Stored dataset items
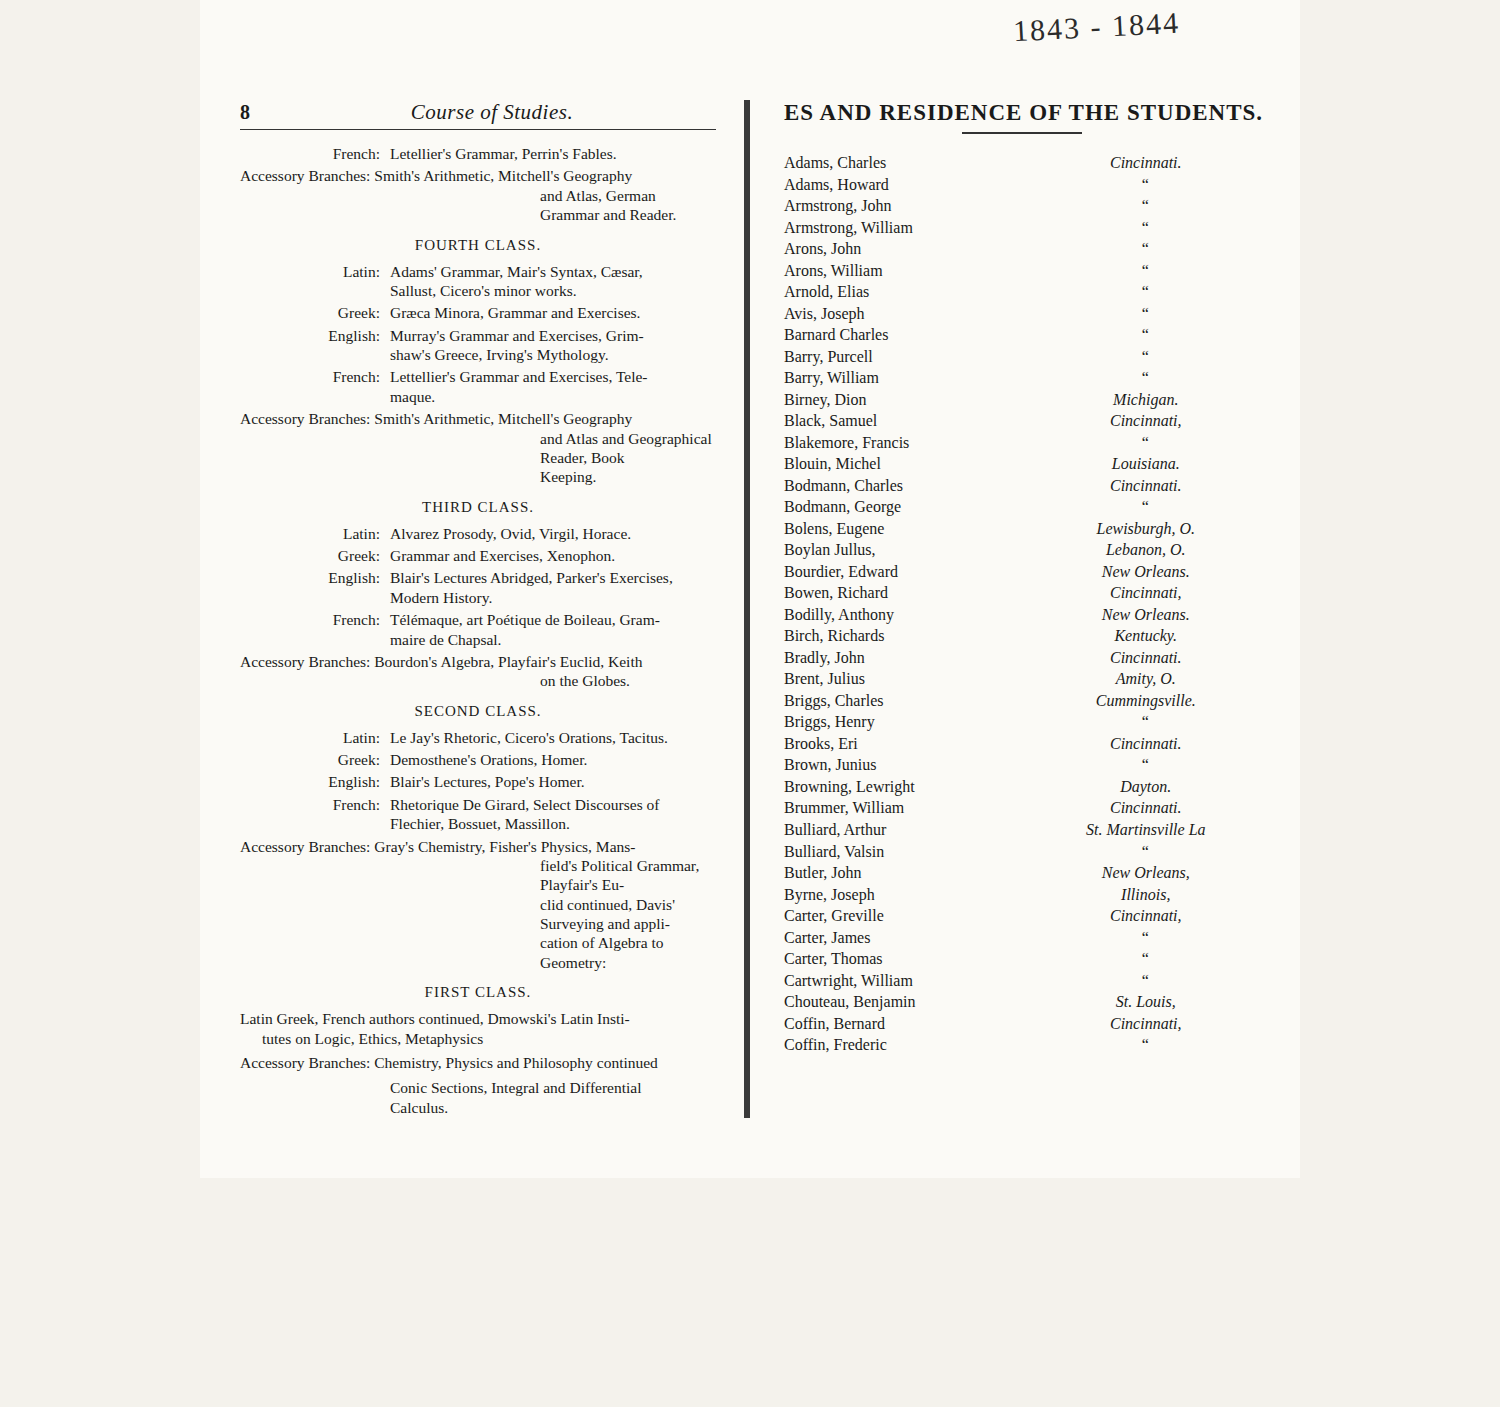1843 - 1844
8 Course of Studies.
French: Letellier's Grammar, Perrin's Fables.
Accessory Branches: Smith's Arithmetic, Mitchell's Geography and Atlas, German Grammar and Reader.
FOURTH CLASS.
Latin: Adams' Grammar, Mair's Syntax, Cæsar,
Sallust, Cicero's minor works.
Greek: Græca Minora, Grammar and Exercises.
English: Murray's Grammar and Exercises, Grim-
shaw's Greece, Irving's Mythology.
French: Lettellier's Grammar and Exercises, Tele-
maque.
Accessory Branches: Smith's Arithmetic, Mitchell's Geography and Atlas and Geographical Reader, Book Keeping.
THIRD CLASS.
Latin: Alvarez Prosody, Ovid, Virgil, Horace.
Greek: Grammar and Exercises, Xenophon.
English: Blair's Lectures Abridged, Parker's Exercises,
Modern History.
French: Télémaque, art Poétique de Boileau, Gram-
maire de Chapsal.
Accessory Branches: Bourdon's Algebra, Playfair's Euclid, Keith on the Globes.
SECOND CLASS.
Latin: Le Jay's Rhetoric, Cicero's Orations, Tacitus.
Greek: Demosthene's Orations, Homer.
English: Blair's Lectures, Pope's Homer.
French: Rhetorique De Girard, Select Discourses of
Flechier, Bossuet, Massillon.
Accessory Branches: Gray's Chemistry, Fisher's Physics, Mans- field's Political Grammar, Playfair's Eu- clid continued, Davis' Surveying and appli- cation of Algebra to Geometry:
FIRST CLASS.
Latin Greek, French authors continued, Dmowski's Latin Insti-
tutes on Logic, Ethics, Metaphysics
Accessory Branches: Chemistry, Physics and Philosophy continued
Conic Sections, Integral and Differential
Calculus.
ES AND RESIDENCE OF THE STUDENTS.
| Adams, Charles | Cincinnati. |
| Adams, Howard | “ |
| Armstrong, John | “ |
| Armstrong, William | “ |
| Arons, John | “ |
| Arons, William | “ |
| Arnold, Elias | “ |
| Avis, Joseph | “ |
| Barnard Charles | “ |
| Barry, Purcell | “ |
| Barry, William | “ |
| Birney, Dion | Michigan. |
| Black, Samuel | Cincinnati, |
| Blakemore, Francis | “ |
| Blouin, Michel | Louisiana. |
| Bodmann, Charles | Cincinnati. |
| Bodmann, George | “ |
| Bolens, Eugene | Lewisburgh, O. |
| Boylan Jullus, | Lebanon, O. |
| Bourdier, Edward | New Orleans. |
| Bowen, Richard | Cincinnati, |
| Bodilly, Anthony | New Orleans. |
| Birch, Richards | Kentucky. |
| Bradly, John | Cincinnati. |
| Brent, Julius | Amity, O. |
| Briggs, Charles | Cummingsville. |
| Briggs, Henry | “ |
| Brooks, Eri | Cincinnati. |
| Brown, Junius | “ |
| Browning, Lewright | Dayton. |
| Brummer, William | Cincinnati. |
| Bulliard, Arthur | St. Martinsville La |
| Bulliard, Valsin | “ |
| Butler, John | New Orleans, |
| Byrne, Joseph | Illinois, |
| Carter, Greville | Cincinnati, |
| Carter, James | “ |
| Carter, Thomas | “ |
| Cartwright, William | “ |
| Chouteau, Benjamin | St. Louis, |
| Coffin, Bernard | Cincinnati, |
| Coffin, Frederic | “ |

---

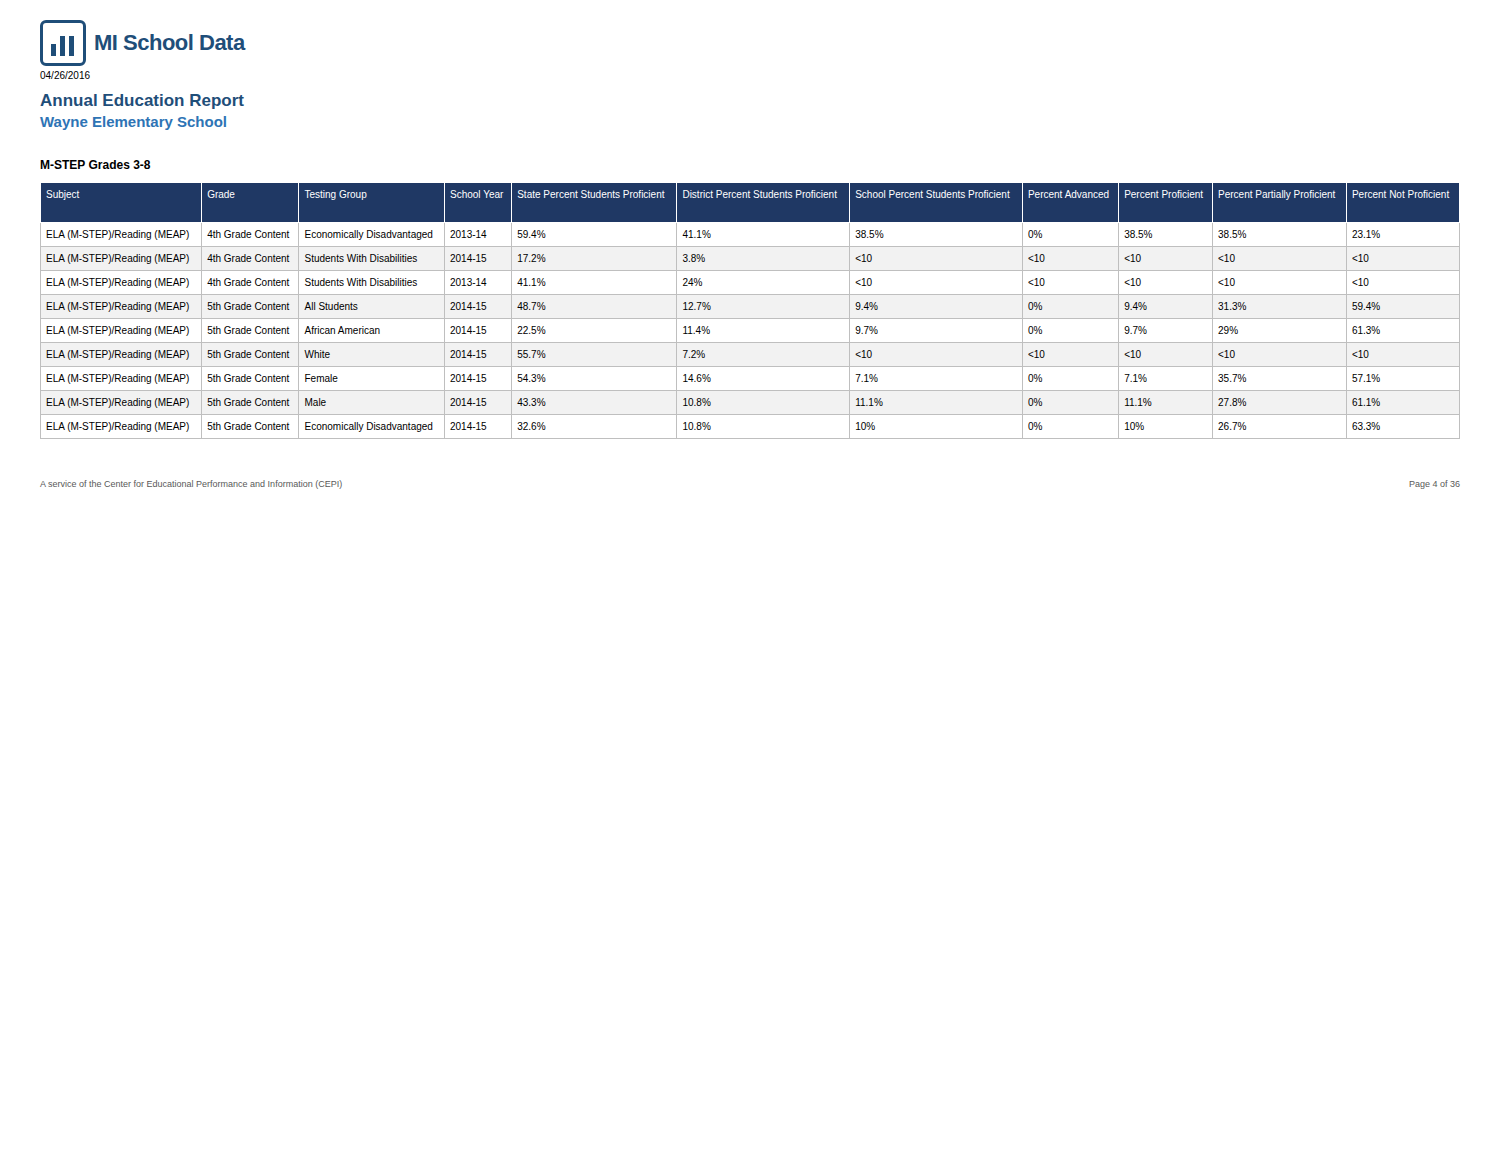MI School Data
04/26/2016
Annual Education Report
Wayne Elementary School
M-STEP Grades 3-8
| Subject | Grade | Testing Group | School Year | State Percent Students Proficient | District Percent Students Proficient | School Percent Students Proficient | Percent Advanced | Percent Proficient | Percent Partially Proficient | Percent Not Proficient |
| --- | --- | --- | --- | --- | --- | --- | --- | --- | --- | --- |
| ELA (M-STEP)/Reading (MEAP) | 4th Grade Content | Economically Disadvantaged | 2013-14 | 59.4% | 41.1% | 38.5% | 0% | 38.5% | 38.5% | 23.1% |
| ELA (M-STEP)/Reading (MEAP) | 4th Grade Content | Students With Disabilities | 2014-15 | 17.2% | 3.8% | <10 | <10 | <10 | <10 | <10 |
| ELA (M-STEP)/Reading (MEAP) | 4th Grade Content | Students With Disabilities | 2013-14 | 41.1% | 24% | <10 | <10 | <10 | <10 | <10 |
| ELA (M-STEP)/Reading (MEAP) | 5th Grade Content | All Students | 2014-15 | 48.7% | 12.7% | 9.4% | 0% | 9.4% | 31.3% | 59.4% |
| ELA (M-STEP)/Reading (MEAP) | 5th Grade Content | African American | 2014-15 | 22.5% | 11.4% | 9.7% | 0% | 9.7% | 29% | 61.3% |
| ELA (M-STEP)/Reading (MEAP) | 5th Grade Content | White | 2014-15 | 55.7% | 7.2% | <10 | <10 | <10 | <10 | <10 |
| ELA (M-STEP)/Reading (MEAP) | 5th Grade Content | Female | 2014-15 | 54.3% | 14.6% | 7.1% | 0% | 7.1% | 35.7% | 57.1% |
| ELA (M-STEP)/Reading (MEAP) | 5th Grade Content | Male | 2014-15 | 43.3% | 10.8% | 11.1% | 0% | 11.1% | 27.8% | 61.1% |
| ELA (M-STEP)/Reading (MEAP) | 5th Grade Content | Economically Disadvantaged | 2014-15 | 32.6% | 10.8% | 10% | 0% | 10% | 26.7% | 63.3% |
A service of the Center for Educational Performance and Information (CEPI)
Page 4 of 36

● **Exercise**: Taking the entries above, write out exactly each line from the one holding "English: Murray's Grammar" to the one holding "Reader, Book Keeping.", both included, and stop there.

● **Result**:
English: Murray's Grammar and Exercises, Grim-
shaw's Greece, Irving's Mythology.
French: Lettellier's Grammar and Exercises, Tele-
maque.
Accessory Branches: Smith's Arithmetic, Mitchell's Geography and Atlas and Geographical Reader, Book Keeping.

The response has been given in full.